O espaço urbano constrói-se a partir das contradições manifestas pela lógica do sistema capitalista. A constante busca por segurança materializa-se na constante elevação dos muros e das grades no seio das grandes cidades, na construção de cercas elétricas e na elaboração de sistemas de segurança em condomínios cada vez mais fechados.
Em um processo denominado autosegregação, as elites revelam a sua preocupação em buscar novos locais de moradia, em zonas rurais ou pouco habitadas, geralmente afastadas dos grandes centros das cidades, em condomínios de luxo que gozam do máximo e melhor modo de segurança possível, a fim de gerar conforto psicológico e tranquilidade.

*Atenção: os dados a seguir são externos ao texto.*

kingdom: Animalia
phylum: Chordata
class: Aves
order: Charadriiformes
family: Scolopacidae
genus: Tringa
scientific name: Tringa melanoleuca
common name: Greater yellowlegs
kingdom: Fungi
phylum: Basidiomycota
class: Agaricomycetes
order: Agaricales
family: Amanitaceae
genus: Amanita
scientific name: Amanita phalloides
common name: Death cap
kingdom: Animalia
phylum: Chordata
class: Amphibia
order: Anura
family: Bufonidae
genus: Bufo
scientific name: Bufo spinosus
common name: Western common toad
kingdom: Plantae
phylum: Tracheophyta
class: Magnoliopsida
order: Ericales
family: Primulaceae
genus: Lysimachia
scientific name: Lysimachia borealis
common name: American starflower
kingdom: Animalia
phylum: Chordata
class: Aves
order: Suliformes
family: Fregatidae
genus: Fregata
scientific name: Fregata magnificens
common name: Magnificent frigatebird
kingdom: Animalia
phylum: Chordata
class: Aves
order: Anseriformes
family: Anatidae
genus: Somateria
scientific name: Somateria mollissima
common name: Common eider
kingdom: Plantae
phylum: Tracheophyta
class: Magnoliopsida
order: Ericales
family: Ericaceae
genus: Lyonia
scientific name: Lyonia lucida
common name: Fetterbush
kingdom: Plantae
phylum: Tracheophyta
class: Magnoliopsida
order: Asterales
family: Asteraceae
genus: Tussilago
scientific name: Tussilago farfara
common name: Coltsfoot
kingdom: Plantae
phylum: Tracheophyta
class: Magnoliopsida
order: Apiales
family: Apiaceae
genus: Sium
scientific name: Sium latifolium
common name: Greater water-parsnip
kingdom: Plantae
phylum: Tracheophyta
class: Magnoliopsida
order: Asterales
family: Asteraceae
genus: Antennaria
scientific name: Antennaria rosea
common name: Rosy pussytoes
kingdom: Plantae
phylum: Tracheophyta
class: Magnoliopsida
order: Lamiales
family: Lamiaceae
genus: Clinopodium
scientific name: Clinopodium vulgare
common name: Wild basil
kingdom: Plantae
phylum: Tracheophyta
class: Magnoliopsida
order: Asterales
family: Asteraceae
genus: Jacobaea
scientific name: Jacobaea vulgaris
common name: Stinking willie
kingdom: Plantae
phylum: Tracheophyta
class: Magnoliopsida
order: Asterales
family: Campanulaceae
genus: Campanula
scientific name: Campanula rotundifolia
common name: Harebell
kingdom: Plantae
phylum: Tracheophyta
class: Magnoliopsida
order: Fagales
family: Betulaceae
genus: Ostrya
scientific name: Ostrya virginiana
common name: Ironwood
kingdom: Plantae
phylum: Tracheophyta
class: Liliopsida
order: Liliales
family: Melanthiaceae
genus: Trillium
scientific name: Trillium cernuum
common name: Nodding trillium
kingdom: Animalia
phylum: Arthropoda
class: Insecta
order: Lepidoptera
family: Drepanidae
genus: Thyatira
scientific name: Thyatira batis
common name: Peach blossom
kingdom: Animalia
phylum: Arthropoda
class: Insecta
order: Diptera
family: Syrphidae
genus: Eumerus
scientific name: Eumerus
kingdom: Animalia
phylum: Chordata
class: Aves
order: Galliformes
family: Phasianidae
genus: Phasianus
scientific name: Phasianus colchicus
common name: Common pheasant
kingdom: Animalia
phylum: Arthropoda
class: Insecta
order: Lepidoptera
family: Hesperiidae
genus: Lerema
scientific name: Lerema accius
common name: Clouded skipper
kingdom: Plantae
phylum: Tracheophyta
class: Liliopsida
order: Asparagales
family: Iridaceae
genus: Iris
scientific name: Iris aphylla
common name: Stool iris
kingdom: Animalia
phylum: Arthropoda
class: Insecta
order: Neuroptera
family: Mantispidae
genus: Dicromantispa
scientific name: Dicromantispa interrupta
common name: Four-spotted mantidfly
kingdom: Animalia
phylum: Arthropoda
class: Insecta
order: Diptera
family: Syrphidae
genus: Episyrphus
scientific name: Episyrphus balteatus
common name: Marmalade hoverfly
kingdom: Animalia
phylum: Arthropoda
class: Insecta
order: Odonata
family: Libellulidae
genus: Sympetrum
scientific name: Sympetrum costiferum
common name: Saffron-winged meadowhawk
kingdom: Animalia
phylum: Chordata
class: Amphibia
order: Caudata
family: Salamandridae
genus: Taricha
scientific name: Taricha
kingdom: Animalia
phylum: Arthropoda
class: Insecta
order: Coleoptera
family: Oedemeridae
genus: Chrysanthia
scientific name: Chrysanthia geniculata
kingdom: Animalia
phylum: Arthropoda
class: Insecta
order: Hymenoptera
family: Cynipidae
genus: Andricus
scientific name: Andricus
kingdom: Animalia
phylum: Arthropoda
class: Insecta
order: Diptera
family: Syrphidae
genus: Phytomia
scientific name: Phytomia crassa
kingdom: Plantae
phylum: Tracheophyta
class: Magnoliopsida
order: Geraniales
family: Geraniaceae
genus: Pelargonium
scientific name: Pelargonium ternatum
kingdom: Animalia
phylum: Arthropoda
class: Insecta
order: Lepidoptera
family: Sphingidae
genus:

Essa dinâmica é demonstrativa do medo causado pelo crescimento dos índices de violência e marginalidade, que se concentram nos espaços urbanos e ameaçam a segurança da população. No entanto, questiona-se se essa condição de proteção, travada a todo custo por aqueles que podem financiá-la, realmente traz algum tipo de proteção real.
Em sala de aula, o professor pode trazer à tona essa discussão através da música Muros e Grades, da banda Engenheiros do Hawaii, que reflete de forma crítica e brilhante as contradições presentes não tão somente nas cidades, mas nas práticas humanas que nela se manifestam.
Muros e Grades
Engenheiros do Hawaii
Nas grandes cidades do pequeno dia a dia
O medo nos leva a tudo, sobretudo a fantasia
Então erguemos muros que nos dão a garantia
De que morreremos cheios de uma vida tão vazia
Erguemos Muros
Nas grandes cidades de um país tão violento
Os muros e as grades nos protegem de quase tudo
Mas o quase tudo quase sempre é quase nada
E nada nos protege de uma vida sem sentido
O quase tudo quase sempre é quase nada
Um dia super
Uma noite super
Uma vida superficial
Entre cobras
Entre as sobras
Da nossa escassez
Um dia super
Uma noite super
Uma vida superficial
Entre sombras
Entre escombros
Da nossa solidez
Nas grandes cidades de um país tão surreal
Os muros e as grades
Nos protegem de nosso próprio mal
Levamos uma vida que não nos leva a nada
Levamos muito tempo prá descobrir
Que não é por aí... não é por nada não
Não, não pode ser...é claro que não é
Será?
Meninos de rua, delírios de ruína
Violência nua e crua, verdade clandestina
Delírios de ruína, delitos e delícias
A violência travestida, faz seu trottoir
Em armar de brinquedo, medo de brincar
Em anúncios luminosos, lâminas de barbear!
Um dia super
Uma noite super
Uma vida superficial
Entre cobras
Entre as sobras
Da nossa escassez
Uma voz sublime
Uma palavra sublime
Um discurso subliminar
Entre sombras
Entre escombros
Da nossa solidez
Viver assim é um absurdo
Como outro qualquer
Como tentar um suicídio
Ou amar uma mulher
Viver assim é um absurdo
É um absurdo (4x)
A primeira frase da canção é emblemática: “nas grandes cidades do pequeno dia a dia”. Desse modo, o autor espacializa a discussão para o contexto urbano e para as práticas cotidianas.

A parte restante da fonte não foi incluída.